Aswad Syam
Aswad Syam

Senin, 30 November 2020 15:30

Ali Kalora Cs, terduga pelaku pembantaian 4 warga di Sigi, Sulteng.
Ali Kalora Cs, terduga pelaku pembantaian 4 warga di Sigi, Sulteng.

Tak Hanya Incar Warga Nonmuslim, Ali Kalora Juga Bantai Warga Muslim

Tak hanya incar nonmuslim, beberapa korban Ali Kalora Cs ternyata juga adalah warga muslim. Di antaranya, Daeng Tapo dan Ajeng. Institut Mosintuwu pun meminta agar oknum-oknum tak memantik isu penyerangan agama dalam kasus pembantaian di Sigi tersebut.

POSO, BUKAMATA - Pembantaian yang dilakukan Ali Kalora Cs, tidak hanya menyasar warga Nonmuslim. Beberapa korban lainnya diketahui merupakan warga beragama Islam.

Itu diungkap Direktur Institut Mosintuwu Lian Gogali. Institut Mosintuwu, adalah salah satu organisasi yang secara khusus meneliti sejarah kekerasan di Poso dan di Sulawesi Tengah. Organisasi itu menyebut, kelompok MIT melakukan penyerangan secara acak. Tanpa memandang latar belakang suku, juga agama.
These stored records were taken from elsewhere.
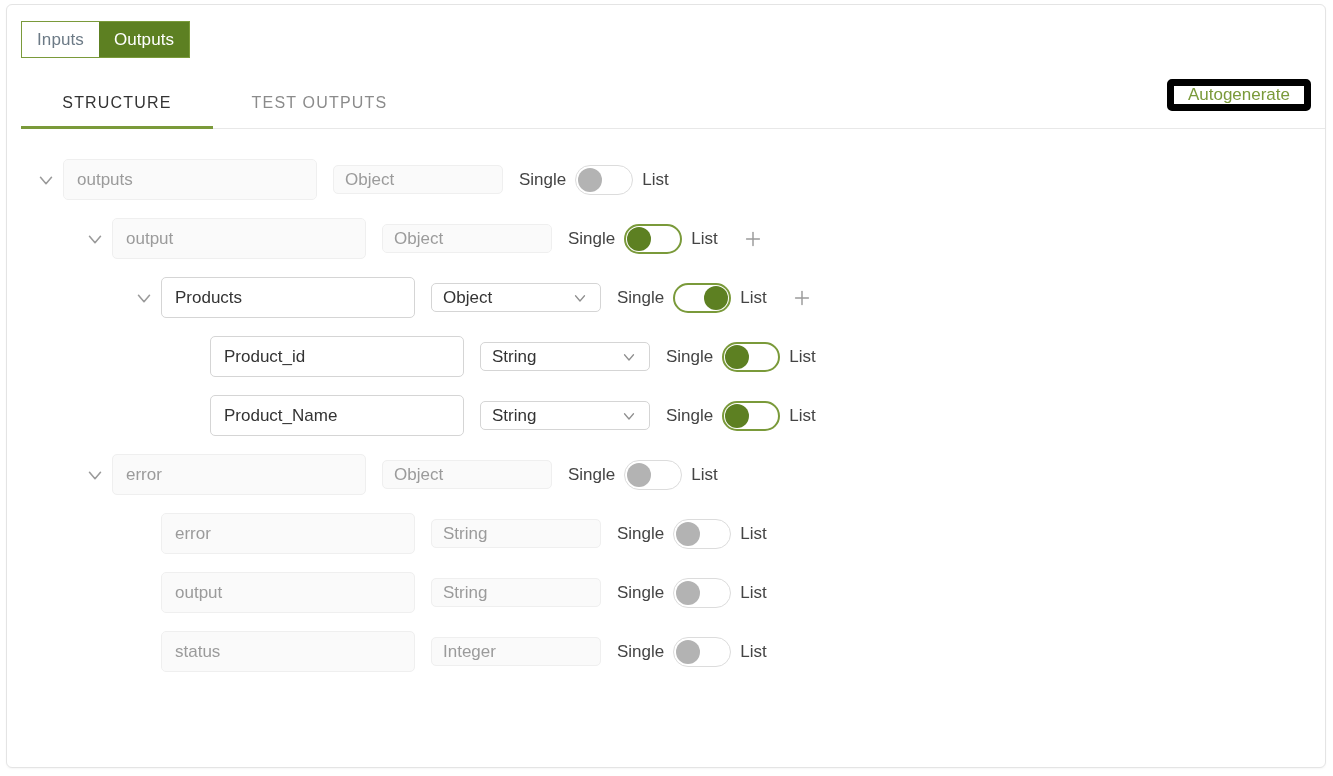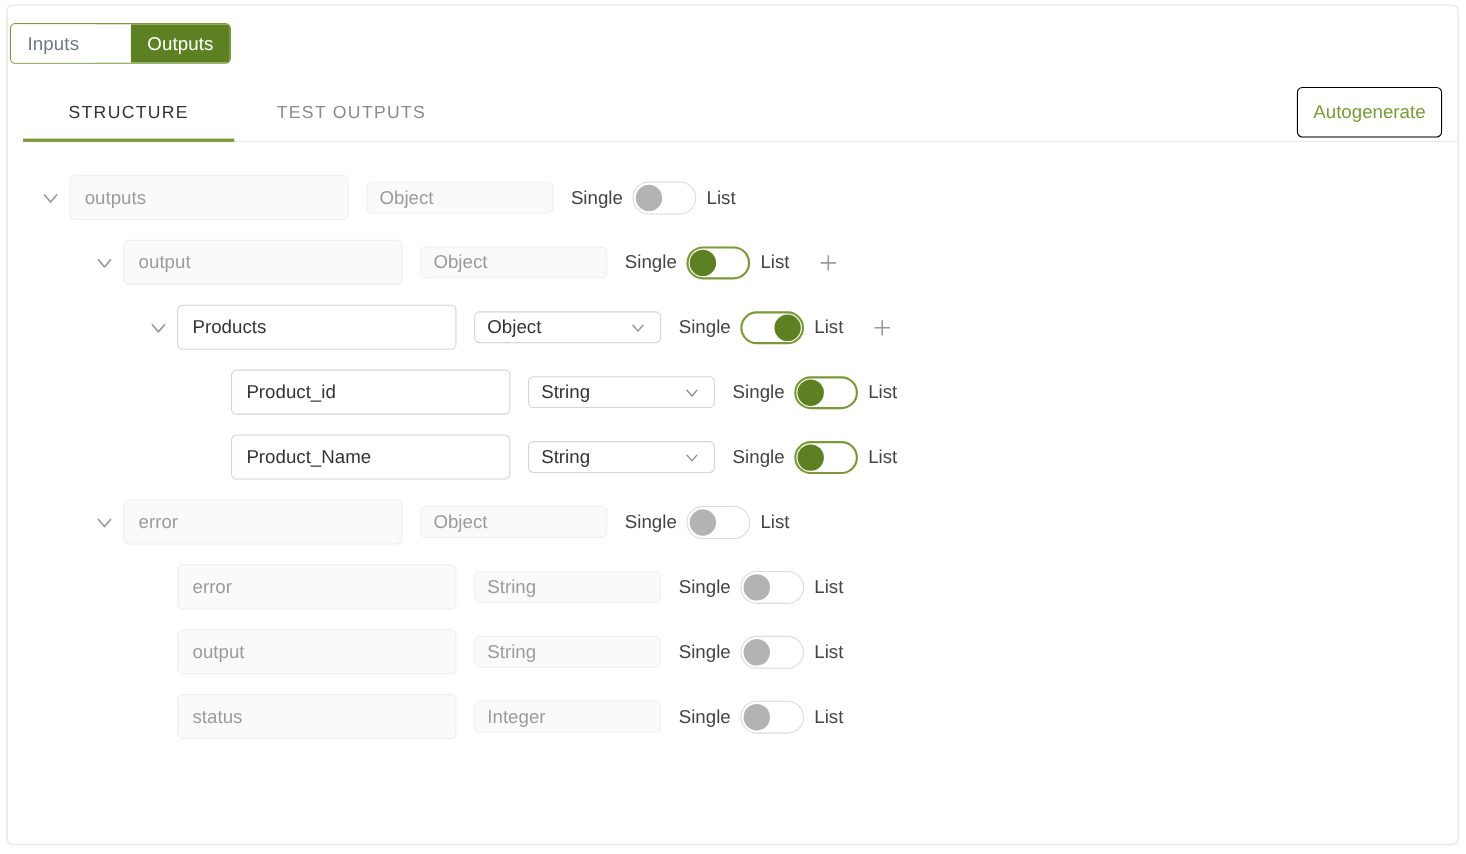--- a/index.html
+++ b/index.html
@@ -31,14 +31,13 @@
   
   .segmented {
     position: absolute;
-    left: 2px;
+    left: 14px;
     top: 16px;
     display: flex;
     border: 1px solid #7a9a3a;
-    border-radius: 5px;
+    border-radius: 0;
     overflow: hidden;
     height: 35px;
-    gap: 32px;
   }
   .seg-btn {
     display: flex;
"Aksi keji MIT tidak memandang agama. Mereka martir teroris yang aksi kejinya dibenci oleh semua agama," kata Direktur Institut Mosintuwu Lian Gogali dilansir dari Suara.

Ini penting diungkap Institut Mosintuwu, agar konflik berlatar agama tak terulang di daerah itu. Konflik masa lalu itu, meninggalkan trauma mendalam terhadap warga.

Berdasarkan data yang dimiliki Institut Mosintuwu, Gogali lantas membeber korban-korban kekejaman Ali Kalora Cs lewat kelompok Mujahidin Indonesia Timur-nya.

Menurut Gogali, pada 8 April 2020, kelompok MIT melakukan pembunuhan keji pada Daeng Tapo. Dia muslim. Kemudian pada 19 April 2020, Ali Kalora Cs lantas menghabisi Ajeng. Seperti Daeng Tapo, Ajeng juga muslim.

Lantas, pada 8 Agustus 2020, kelompok MIT melakukan pembunuhan terhadap Agus Balumba, yang beragama Kristen. Jauh sebelumnya, pada 3 September 2019, kelompok MIT juga membunuh Wayan Astika yang beragama Hindu.

Terakhir, 27 November 2020 kemarin, Ali Kalora secara kejam membunuh Naka, Pedi, Yasa, dan Pinus, yang keempatnya beragama Kristen.

Atas hal itu, Gogali meminta semua pihak untuk berhenti dan tidak menyebarkan isu penyerangan agama dalam kasus tersebut. Di sisi lain, mereka mendorong aparat kepolisian untuk menegakkan hukum atas kejahatan keji yang dilakukan oleh kelompok MIT.

"Warga Sulawesi Tengah, terutama Poso telah belajar bagaimana agama dipermainkan sebagai isu untuk membelah solidaritas masyarakat. Kejadian ini tidak boleh melengahkan kita kembali ke masa kelam itu lagi," tegasnya.

Hal senada diungkapkan Kapolda Sulteng, Irjen Pol Abdul Rakhman Baso. Menurutnya, Ali Kalora Cs memilih korbannya secara acak. Tujuannya, menciptakan ketakutan atau teror di tengah-tengah warga. Aksi teror itu dilakukan menyusul terbunuhnya dua anggota Ali Kalora serta tertangkapnya anggotanya yang lain.

Komandan Korem 132/Tadulako, Brigjen TNI Farid Makruf meminta warga tak lagi memberi informasi kepada Ali Kalora Cs, juga memasok bahan makanan ke kelompok kriminal bersenjata tersebut. Hal senada diungkap Rektor IAIN Palu, Prof Sagaf Pettalongi. Menurutnya, tindakan Ali Kalora Cs sangat keji, dan tak berprikemanusiaan. Karenanya, dia meminta warga tak lagi membantu kelompok tersebut.